> Tasks to perform
• 1. According to the review summary on bicuspid aortic valve disease, what effect does severe calcification have in BAV patients undergoing TAVR?
• 2. Continue the review summary on bicuspid aortic valve disease from its final sentence.

> Text segment
--- START ---

Bicuspid aortic valve (BAV) disease is the most common congenital heart defect worldwide. When severe, symptomatic aortic stenosis ensues, the treatment has increasingly become transcatheter aortic valve replacement (TAVR). The purpose of this review is to identify BAV classification and imaging methods, outline TAVR outcomes in BAV anatomy, and discuss how computational modeling can enhance TAVR treatment in BAV patients.

Recent Findings

TAVR use in BAV patients, when compared to use in tricuspid aortic valves, showed lower device success rate, and there remains no long-term randomized trial data. It has been reported that BAV patients with severe calcification increase the rate of complications. Additionally, the asymmetrical morphology of BAVs often results in asymmetric stent geometries which have implications for increased thrombosis risk and decreased durability. These adverse outcomes are currently very difficult to predict from routine pre-procedural imaging alone. Recently developed patient specific experimental and computational techniques have the potential to assist in filling knowledge gaps in the mechanisms of these complications and provide more information during preclinical planning for better TAVR selection in low surgical risk BAV patients.

--- END ---

> Recorded data
--- START ---

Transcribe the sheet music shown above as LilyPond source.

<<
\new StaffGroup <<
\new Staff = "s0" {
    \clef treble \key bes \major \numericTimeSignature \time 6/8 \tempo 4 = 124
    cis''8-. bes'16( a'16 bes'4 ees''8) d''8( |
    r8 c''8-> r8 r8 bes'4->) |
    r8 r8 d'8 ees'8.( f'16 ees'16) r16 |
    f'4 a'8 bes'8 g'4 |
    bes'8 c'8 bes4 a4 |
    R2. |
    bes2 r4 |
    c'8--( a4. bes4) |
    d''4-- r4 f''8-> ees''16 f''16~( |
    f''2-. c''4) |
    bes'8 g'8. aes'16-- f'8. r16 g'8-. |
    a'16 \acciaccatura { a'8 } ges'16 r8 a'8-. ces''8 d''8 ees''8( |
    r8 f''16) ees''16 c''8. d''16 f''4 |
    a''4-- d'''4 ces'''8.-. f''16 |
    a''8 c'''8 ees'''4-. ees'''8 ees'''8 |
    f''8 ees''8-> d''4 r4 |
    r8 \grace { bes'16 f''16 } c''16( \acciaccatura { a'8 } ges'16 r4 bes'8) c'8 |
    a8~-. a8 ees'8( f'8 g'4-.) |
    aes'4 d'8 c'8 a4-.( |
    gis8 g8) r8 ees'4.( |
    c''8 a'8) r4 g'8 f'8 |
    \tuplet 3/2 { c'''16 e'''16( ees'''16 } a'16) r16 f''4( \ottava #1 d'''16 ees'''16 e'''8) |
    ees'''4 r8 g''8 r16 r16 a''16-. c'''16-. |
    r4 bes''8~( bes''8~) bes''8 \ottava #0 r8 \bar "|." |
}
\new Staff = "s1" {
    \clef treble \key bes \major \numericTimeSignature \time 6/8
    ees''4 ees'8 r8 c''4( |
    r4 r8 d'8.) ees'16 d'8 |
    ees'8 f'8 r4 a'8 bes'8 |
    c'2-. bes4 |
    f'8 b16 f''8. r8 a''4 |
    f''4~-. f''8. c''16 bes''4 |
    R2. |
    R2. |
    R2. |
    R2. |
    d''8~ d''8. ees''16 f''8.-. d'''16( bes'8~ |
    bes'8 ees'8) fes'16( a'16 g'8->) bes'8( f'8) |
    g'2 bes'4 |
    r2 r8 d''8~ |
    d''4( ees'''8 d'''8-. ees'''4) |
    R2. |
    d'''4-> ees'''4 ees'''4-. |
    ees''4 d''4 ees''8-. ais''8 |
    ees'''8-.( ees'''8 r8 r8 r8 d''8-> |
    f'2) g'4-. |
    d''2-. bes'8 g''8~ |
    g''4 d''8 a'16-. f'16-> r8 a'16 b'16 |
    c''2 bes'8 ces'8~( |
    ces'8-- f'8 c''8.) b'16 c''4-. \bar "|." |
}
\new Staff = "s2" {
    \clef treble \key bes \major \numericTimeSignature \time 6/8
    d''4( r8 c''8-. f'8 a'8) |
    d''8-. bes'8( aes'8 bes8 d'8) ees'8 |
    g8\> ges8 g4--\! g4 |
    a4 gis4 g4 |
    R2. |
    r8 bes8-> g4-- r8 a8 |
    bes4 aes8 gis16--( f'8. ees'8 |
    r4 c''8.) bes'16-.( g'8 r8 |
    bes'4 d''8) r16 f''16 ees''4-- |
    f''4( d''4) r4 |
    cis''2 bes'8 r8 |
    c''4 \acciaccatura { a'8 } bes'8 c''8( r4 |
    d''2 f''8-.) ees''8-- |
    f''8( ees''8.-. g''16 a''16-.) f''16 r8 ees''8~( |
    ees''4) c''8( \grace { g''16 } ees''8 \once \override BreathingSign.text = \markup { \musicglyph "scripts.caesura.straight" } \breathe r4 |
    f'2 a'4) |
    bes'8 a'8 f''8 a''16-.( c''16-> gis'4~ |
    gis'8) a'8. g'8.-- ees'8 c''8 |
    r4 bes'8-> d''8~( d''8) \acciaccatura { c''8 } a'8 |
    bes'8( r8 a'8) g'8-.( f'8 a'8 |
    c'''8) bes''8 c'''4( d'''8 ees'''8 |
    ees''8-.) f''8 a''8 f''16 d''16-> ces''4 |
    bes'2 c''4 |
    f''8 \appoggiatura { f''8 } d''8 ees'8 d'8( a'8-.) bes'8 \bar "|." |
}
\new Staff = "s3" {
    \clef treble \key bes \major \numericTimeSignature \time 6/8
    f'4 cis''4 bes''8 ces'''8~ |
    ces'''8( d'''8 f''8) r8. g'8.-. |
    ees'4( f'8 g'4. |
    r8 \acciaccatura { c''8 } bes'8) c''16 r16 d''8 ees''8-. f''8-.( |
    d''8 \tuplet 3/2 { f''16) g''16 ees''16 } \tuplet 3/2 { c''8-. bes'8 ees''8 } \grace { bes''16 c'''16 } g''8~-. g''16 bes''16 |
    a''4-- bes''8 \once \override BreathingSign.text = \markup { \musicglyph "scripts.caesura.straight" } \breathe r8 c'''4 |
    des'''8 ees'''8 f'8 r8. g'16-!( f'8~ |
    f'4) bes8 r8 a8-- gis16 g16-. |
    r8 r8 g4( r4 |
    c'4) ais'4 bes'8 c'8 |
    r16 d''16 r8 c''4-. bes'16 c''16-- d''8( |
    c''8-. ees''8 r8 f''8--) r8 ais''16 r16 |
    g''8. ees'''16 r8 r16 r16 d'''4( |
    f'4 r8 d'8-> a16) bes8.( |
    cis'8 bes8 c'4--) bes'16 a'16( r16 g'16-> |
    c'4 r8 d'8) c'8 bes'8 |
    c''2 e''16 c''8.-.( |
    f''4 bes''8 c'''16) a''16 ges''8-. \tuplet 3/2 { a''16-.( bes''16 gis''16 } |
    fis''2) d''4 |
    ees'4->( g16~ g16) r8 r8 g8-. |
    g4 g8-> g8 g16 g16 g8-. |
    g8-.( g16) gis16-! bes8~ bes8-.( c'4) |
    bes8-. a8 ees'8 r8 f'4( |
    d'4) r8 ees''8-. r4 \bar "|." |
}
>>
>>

--- END ---

> Responses for each task
• 1. Severe calcification increases the rate of complications.

• 2.
Summary

Efficacy of TAVR for irregular BAV anatomies remains concerning due to the lack of a long-term randomized trial data, their increased rate of short-term complications, and signs that long-term durability could be an issue. More knowledge on identifying which BAV anatomies are at greater risk for these adverse outcomes can potentially improve patient selection for TAVR versus SAVR in low surgical risk BAV patients.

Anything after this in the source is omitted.